Original X_test shape: (292, 229)
New X_test shape after scaling and thresholding: (292, 40)


In [32]:
# --- Repeat step 7 with the high variance data. --- #

# --- Transform the Training Data ---
X_train_vt = var_selector.transform(X_train_minmax_df)

print(f"--- Final training data created with shape: {X_train_vt.shape} ---")


# --- Create and Train the Model ---
model_vt = LinearRegression()

# Train (fit) the model on the high-variance training data
model_vt.fit(X_train_vt, y_train)
print("--- Model trained successfully on high-variance data. ---")
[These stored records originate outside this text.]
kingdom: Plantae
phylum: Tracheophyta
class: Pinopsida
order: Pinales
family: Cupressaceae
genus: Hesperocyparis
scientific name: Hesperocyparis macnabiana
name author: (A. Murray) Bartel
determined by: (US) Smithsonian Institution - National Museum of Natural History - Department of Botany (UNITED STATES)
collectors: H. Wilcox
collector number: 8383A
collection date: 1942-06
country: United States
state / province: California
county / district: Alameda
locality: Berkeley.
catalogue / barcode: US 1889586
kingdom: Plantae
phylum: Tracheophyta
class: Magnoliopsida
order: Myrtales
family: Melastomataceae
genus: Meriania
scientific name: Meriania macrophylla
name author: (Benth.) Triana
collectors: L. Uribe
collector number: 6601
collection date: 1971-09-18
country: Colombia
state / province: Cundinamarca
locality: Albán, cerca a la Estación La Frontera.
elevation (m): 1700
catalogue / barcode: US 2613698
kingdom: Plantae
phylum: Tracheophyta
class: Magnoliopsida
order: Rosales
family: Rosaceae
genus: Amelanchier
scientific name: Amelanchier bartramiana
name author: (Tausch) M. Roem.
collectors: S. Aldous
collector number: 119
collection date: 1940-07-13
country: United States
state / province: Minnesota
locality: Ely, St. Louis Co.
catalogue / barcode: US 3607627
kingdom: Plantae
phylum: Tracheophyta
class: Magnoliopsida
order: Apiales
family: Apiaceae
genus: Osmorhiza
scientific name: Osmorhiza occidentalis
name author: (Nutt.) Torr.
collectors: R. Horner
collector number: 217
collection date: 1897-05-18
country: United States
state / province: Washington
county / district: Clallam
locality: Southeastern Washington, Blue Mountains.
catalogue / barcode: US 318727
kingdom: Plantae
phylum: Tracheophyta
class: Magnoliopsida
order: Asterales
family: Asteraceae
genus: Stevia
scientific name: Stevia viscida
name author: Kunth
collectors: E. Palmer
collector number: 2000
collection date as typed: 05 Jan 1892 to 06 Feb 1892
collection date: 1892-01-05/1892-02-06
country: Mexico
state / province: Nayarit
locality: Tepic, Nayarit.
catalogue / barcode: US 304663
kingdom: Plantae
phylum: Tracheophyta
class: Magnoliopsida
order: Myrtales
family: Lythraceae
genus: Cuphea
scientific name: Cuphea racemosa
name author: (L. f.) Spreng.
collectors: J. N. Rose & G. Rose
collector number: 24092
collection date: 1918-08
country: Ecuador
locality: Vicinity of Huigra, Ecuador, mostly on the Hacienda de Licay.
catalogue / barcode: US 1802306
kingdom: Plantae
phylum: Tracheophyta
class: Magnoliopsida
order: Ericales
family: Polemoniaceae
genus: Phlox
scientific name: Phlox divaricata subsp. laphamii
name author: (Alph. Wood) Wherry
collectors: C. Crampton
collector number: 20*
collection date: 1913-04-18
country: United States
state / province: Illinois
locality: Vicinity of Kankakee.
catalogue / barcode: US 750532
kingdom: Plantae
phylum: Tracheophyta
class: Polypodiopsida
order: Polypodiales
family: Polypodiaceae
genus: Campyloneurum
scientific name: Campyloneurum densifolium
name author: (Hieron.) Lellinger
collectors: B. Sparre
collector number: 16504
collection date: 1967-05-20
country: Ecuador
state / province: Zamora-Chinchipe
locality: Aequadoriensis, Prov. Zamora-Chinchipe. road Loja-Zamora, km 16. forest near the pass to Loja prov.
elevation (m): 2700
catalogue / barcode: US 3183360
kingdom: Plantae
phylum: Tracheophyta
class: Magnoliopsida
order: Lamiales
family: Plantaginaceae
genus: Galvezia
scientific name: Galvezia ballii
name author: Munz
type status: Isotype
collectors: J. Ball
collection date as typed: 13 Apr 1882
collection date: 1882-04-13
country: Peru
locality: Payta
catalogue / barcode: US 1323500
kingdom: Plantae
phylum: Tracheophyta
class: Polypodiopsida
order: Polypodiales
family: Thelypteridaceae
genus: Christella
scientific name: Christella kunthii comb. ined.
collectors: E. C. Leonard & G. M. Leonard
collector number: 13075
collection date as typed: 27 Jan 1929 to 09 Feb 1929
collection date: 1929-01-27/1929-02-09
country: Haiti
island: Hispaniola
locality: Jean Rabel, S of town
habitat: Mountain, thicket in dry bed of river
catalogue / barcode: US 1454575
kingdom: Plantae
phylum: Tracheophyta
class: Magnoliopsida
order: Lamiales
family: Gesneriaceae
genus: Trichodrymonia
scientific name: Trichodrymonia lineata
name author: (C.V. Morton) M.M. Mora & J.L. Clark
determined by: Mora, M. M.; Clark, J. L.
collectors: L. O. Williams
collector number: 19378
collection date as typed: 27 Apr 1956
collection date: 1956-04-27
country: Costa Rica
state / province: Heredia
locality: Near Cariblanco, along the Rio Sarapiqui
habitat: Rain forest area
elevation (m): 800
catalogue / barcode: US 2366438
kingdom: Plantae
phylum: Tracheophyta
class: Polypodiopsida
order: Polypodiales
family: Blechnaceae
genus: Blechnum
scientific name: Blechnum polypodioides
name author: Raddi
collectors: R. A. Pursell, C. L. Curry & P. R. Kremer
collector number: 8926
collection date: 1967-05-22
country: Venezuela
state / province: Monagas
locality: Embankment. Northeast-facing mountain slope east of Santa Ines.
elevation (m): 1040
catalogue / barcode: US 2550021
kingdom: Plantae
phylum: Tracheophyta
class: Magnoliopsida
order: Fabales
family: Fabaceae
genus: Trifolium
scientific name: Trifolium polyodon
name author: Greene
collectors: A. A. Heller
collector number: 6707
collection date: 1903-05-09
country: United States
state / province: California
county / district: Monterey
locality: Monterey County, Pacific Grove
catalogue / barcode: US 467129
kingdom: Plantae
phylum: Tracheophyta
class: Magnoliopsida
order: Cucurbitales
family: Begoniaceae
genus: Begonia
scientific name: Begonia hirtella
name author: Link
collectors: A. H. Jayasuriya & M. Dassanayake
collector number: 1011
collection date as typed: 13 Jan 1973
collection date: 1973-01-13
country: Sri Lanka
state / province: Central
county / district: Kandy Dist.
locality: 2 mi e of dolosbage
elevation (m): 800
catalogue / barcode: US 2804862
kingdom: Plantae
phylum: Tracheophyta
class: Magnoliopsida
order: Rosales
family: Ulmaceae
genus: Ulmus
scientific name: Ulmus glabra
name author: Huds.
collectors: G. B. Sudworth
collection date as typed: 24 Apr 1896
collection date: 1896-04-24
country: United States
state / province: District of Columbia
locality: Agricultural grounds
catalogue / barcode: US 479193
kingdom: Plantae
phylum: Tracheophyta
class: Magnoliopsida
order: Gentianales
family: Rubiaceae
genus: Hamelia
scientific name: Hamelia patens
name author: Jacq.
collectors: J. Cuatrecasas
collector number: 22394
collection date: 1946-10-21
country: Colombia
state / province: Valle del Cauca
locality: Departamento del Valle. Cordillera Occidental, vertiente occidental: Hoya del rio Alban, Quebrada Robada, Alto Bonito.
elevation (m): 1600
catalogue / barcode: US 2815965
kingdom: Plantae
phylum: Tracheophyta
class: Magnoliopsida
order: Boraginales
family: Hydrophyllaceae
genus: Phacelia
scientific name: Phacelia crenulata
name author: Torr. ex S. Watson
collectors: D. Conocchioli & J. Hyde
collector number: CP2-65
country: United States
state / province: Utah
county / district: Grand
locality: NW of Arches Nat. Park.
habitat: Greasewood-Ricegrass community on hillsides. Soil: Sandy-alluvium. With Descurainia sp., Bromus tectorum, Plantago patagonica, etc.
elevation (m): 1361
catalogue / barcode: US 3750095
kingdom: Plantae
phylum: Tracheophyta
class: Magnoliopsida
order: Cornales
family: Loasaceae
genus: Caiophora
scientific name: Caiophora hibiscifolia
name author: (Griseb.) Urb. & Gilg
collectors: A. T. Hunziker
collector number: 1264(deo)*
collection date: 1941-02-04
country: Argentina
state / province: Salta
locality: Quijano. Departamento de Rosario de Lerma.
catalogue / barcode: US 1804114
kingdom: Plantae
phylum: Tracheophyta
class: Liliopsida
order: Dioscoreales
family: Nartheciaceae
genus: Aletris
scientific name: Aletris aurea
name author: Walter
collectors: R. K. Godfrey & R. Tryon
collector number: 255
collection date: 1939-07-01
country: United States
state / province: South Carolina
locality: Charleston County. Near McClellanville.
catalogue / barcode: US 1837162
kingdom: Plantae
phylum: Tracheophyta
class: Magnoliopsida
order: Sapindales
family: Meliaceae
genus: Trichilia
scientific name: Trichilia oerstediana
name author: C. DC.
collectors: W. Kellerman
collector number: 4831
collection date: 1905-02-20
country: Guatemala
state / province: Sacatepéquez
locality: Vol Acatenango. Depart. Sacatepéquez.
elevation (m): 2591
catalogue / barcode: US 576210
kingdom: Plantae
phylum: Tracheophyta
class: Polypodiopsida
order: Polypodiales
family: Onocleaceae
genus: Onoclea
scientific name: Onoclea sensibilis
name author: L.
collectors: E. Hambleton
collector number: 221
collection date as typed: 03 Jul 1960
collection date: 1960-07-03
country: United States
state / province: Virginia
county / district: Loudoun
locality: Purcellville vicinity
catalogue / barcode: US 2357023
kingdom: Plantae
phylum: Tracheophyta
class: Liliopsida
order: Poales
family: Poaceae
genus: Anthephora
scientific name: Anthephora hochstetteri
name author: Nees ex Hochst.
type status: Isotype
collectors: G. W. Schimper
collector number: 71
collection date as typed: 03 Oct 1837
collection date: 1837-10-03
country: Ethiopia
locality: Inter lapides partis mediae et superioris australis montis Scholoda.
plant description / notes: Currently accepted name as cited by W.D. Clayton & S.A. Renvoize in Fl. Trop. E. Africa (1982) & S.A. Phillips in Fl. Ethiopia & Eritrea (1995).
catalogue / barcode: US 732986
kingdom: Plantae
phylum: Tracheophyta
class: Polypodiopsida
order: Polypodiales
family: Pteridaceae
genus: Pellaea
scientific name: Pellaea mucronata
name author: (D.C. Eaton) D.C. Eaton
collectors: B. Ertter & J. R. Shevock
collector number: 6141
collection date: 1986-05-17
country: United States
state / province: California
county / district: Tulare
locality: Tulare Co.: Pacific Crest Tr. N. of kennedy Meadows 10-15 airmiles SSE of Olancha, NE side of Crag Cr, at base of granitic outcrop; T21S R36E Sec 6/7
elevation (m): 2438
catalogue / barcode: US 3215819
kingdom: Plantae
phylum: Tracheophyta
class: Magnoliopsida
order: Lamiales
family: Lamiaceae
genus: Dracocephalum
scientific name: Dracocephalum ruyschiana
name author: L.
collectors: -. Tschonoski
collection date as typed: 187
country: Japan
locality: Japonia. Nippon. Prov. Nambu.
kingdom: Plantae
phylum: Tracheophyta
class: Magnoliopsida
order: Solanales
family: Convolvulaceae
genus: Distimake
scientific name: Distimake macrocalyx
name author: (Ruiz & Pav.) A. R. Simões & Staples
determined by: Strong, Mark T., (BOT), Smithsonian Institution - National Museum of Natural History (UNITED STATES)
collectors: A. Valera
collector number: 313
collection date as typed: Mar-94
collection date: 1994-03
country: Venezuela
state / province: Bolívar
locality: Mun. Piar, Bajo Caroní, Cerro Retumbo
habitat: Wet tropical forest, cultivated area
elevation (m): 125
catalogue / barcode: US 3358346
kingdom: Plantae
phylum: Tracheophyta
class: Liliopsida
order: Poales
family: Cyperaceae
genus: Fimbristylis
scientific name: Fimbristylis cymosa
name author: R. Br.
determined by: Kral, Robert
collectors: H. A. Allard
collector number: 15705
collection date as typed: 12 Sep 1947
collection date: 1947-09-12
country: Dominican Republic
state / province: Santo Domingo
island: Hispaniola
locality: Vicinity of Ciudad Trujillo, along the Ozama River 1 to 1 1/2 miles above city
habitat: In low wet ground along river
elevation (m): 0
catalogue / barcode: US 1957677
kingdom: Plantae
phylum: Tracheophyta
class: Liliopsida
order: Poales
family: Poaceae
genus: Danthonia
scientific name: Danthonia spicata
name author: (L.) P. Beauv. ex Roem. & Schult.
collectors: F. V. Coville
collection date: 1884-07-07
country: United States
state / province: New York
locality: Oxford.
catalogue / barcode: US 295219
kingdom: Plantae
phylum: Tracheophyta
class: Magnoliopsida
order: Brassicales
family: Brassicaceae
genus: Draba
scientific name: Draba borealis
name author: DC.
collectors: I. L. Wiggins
# --- Make Predictions on the High-Variance Test Set ---
y_pred_vt = model_vt.predict(X_test_vt)


# --- Calculate and Report Metrics ---
# Calculate R-squared (R2)
r2_vt = r2_score(y_test, y_pred_vt)

# Calculate Root Mean Squared Error (RMSE)
rmse_vt = np.sqrt(mean_squared_error(y_test, y_pred_vt))

print("\n--- High-Variance Model Performance on Test Set ---")
print(f"R-squared (R2): {r2_vt:.4f}")
print(f"Root Mean Squared Error (RMSE): ${rmse_vt:,.2f}")

--- Final training data created with shape: (1168, 40) ---
--- Model trained successfully on high-variance data. ---

--- High-Variance Model Performance on Test Set ---
R-squared (R2): 0.6481
Root Mean Squared Error (RMSE): $51,952.01


### Conclusion
This notebook compared three methods for predicting house prices. First, a baseline linear regression model was trained using all 229 preprocessed features, but it performed poorly, only explaining about 65% of the price variance (R²: 0.6478) with an average error of nearly $52,000 (RMSE).

The second method used PCA to reduce the 229 features to 127 principal components. This model was far superior, explaining 84% of the variance (R²: 0.8409) and reducing the average error to just $35,000 (RMSE).

The third method used a Variance Threshold to select the 40 "highest variance" features. This model performed almost identically to the baseline (R²: 0.6481), showing no improvement.

From these we can understand that simply having more features (229) isn't always better. The baseline model was likely "noisy." PCA created a much more accurate and efficient model by compressing the features and filtering out that noise. The Variance Threshold method, while simple, failed to select a useful set of features, proving that PCA was the clearly superior strategy for this dataset.